Stored data entries
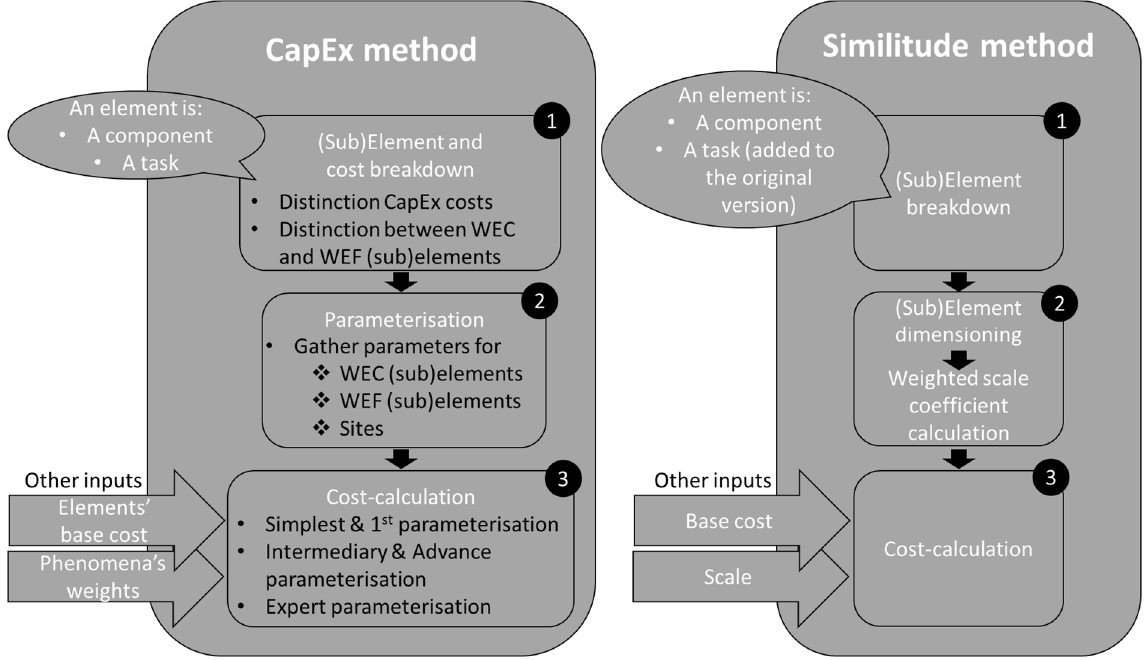
Figure 1. CapEx and Similitude method flow-chart.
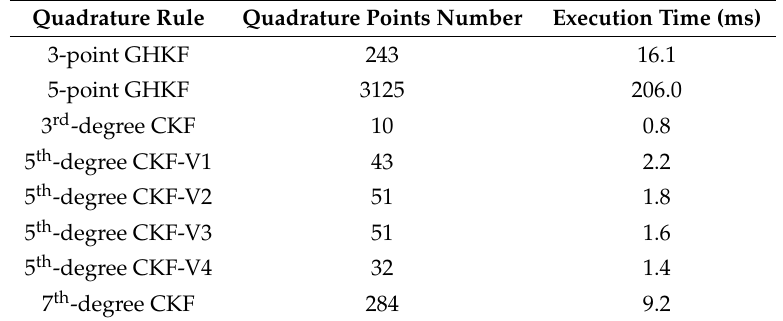
Table 2. Execution time per iteration for different quadrature rules used in this paper.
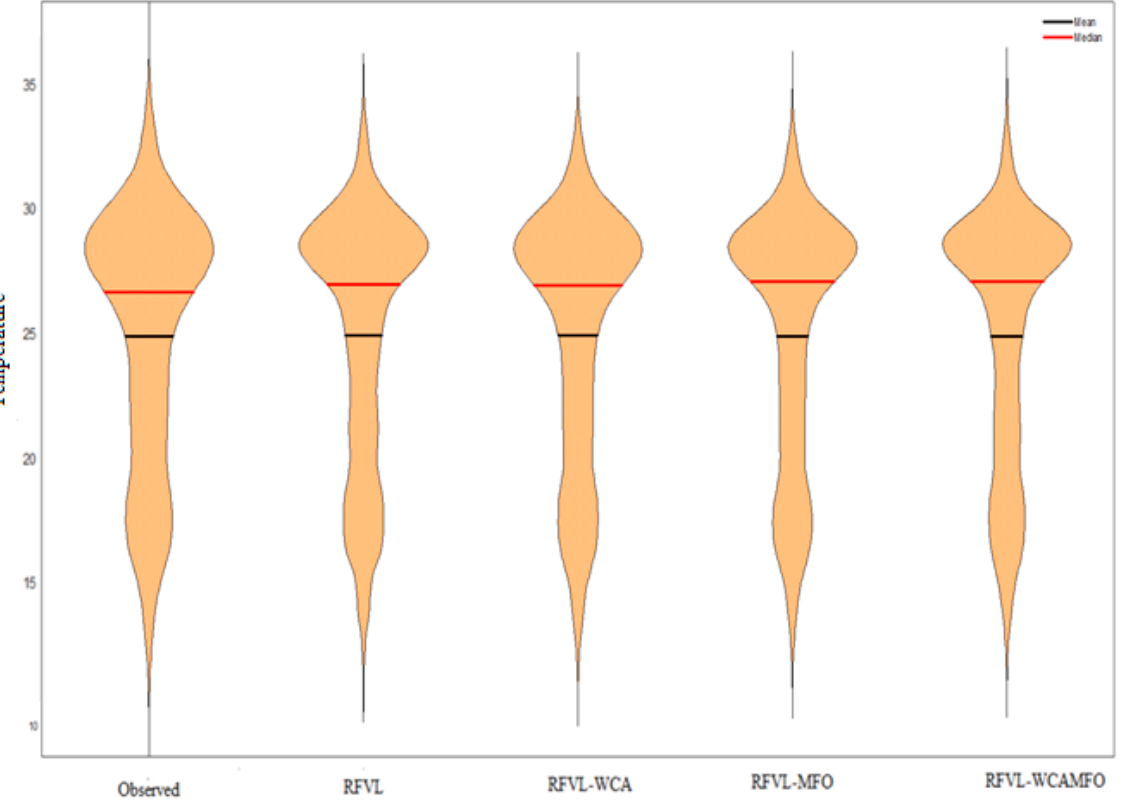
Figure 9. Violin Charts estimated temperature by different RVFL-based models in the test period for daily time scale.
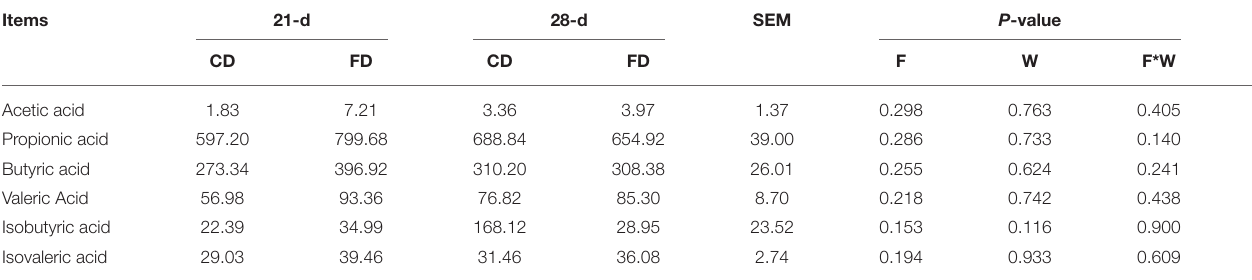
TABLE 5 | The effects of fermented diet and weaning age on the concentrations of short-chain fatty acids in cecal content of piglets (mg/kg). Items 21-d 28-d SEM P -value CD FD CD FD F W F*W Acetic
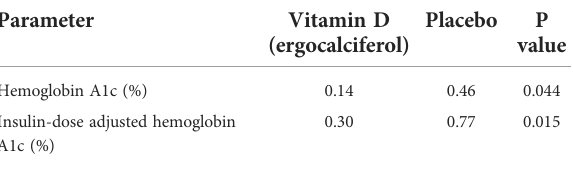
TABLE 1 Summary of the Temporal Trends in Hemoglobin A1c and the Insulin Dose Adjusted Hemoglobin A1c during the trial.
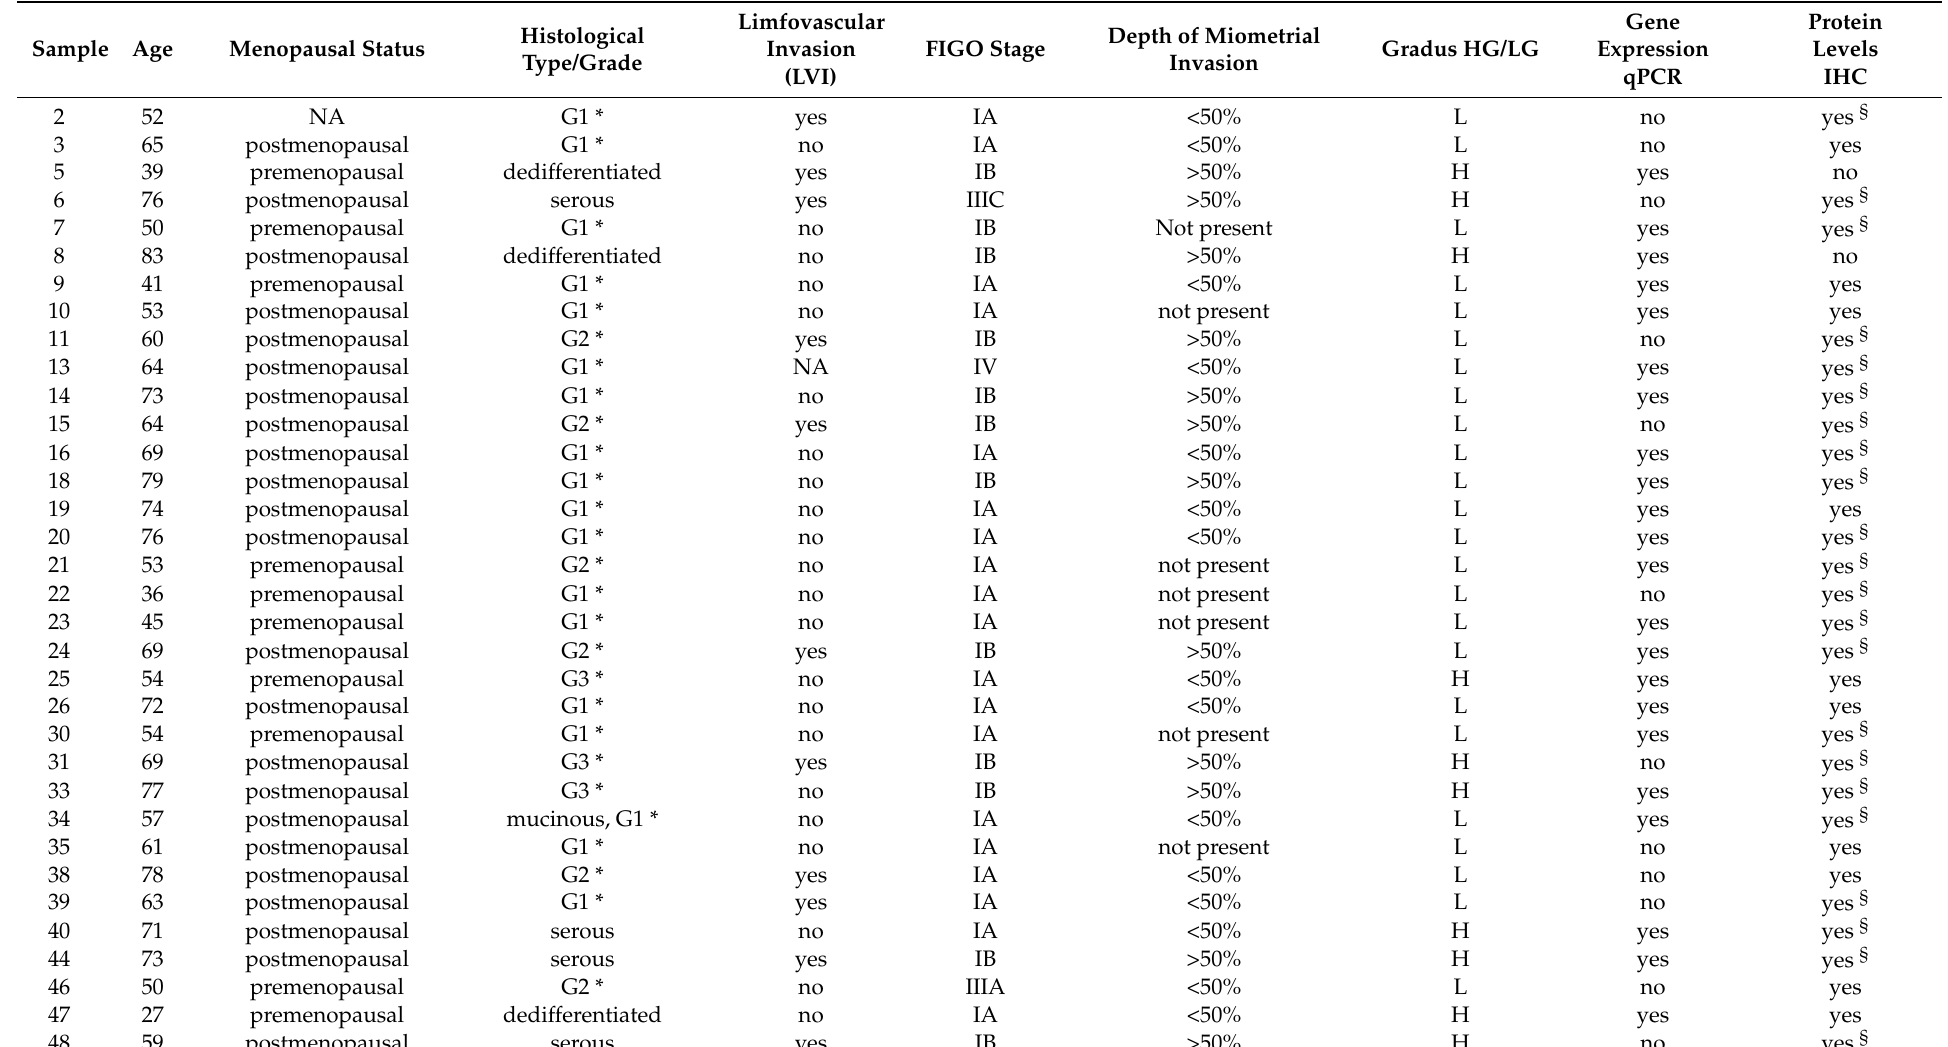
Table 3. Detailed information about patients included in this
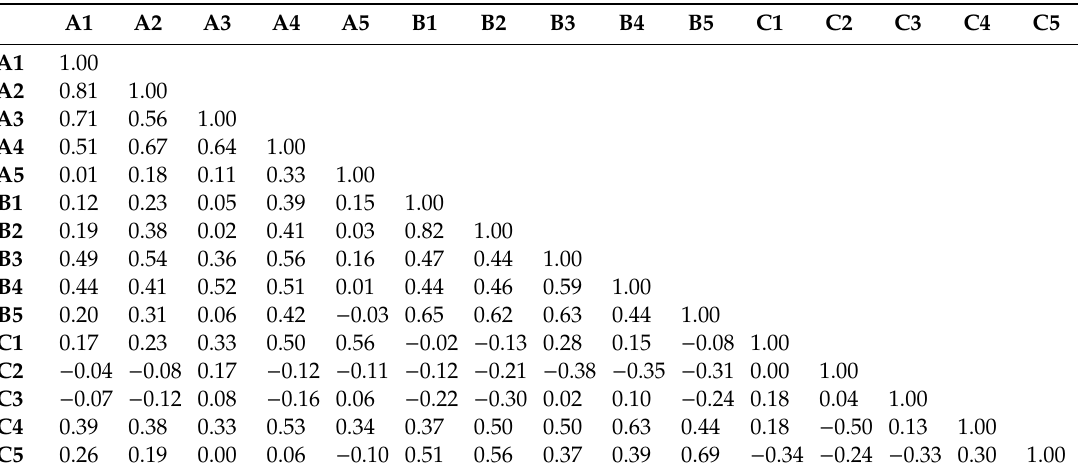
Table 3. Correlation matrix between individual questions (own study).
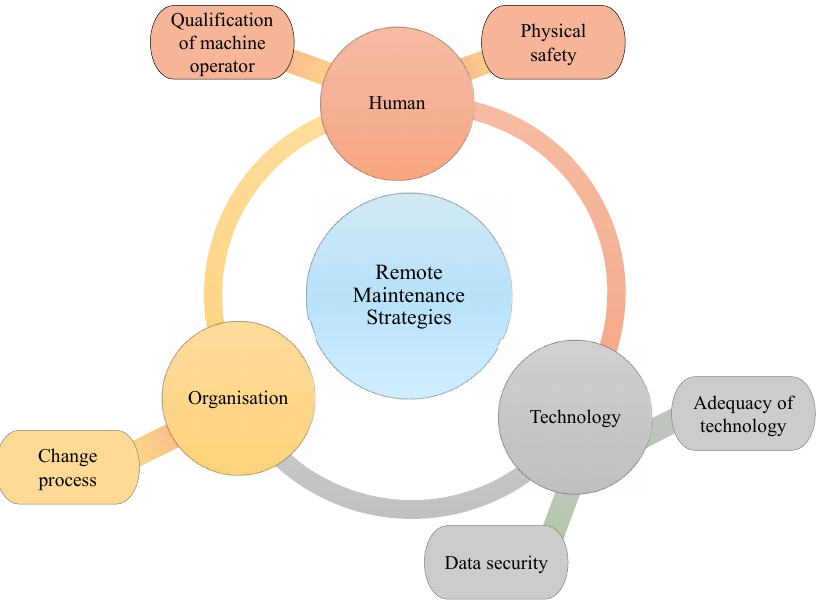
Figure 2. Characteristics for remote maintenance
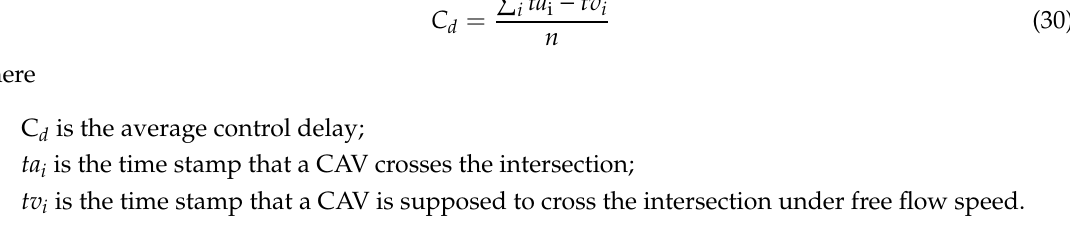
Figure 4. Optimal CAV trajectories for the decentralized control algorithm under different initial following headways.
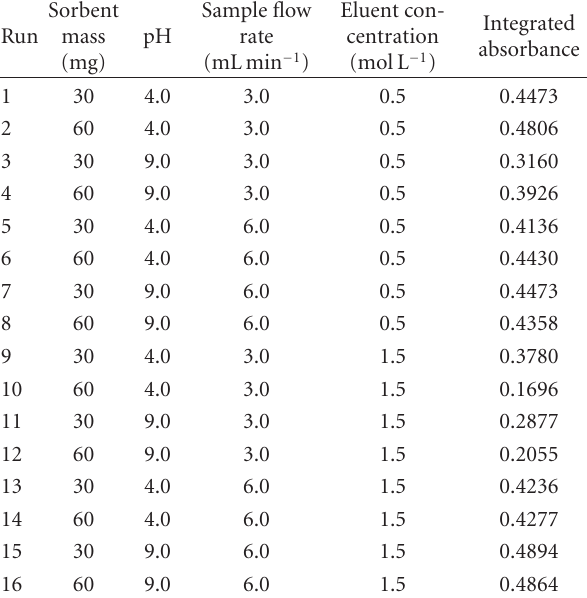
Pareto chart of standardized e ff ects; variable: absorbance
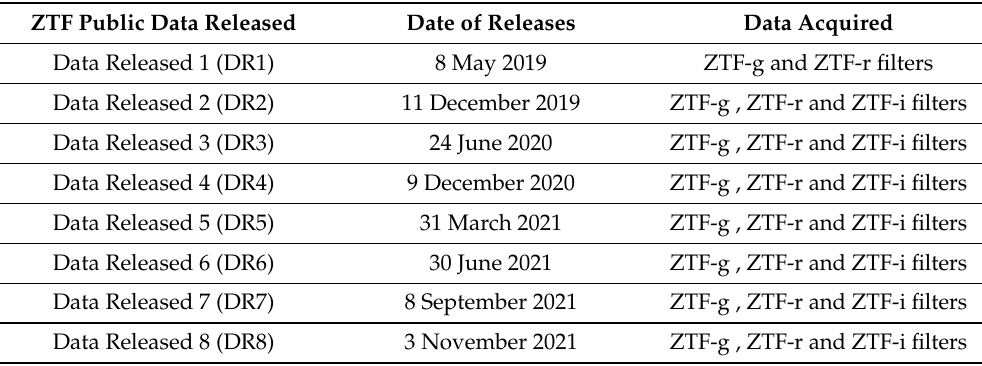
Table 3. ZTF science data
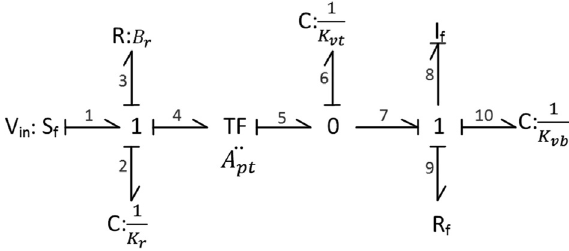
Fig. 2. Bond graph model of the semi-active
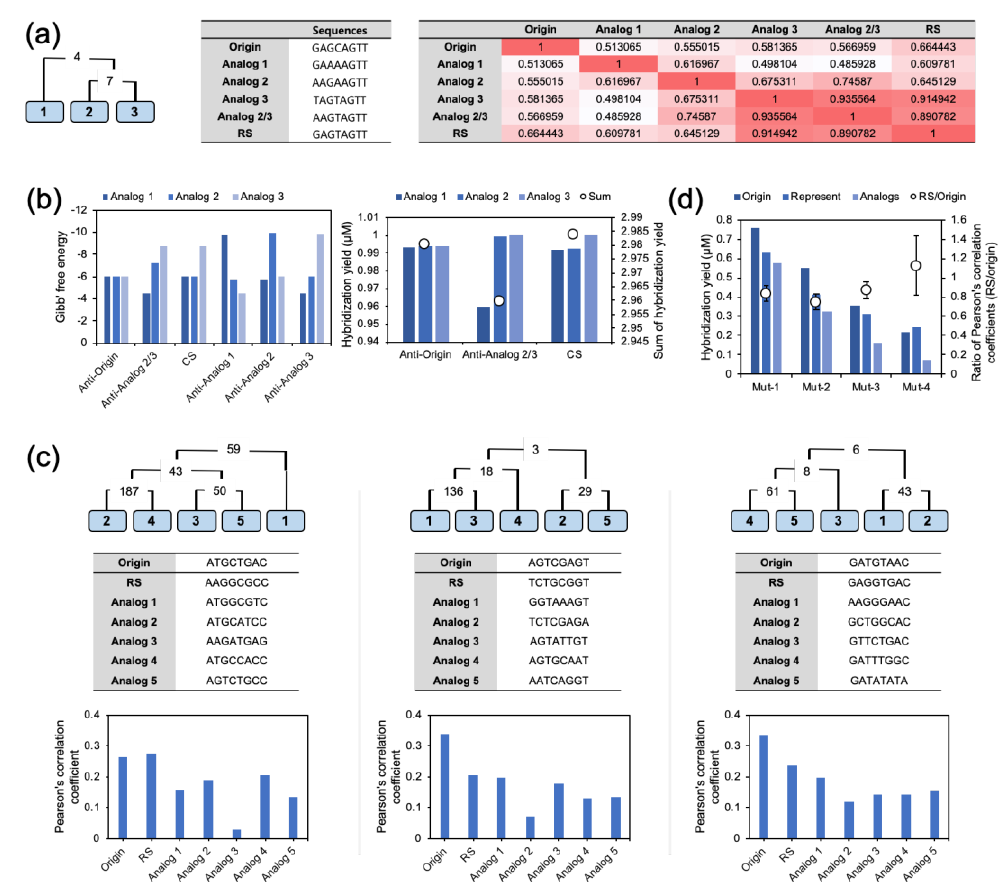
Figure 5. The sequence information of multiple analogs and its calculation tree of the RS. ( a ) Three analogs generated from a single origin with two base mutations. The order of iterative calculation was adjusted by the order of closeness. The Pearson’s correlation coefficient of the final RS also showed a modest increment against Analog 1. ( b ) The Gibbs free energies of the calculated CSs and hybridization yields against the analogs. The sum of hybridization yield was highest in the CSs. ( c ) Three sets of nucleotide clusters with five different analogs. The five analogs were generated from a single origin with three mutations. The RSs were obtained by iterative calculation, and the Pearson’s correlation coefficients were calculated for validation. ( d ) The hybridization yield and the ratio of the Pearson’s correlation coefficients of various mutation base numbers. With an increment of mutation, the functionality of the RS was becoming effective.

## EXERCISE
Some of the data mentions "this". Copy every line where it does.

## EXERCISE OUTPUT
Table 2. Execution time per iteration for different quadrature rules used in this paper.
Table 3. Detailed information about patients included in this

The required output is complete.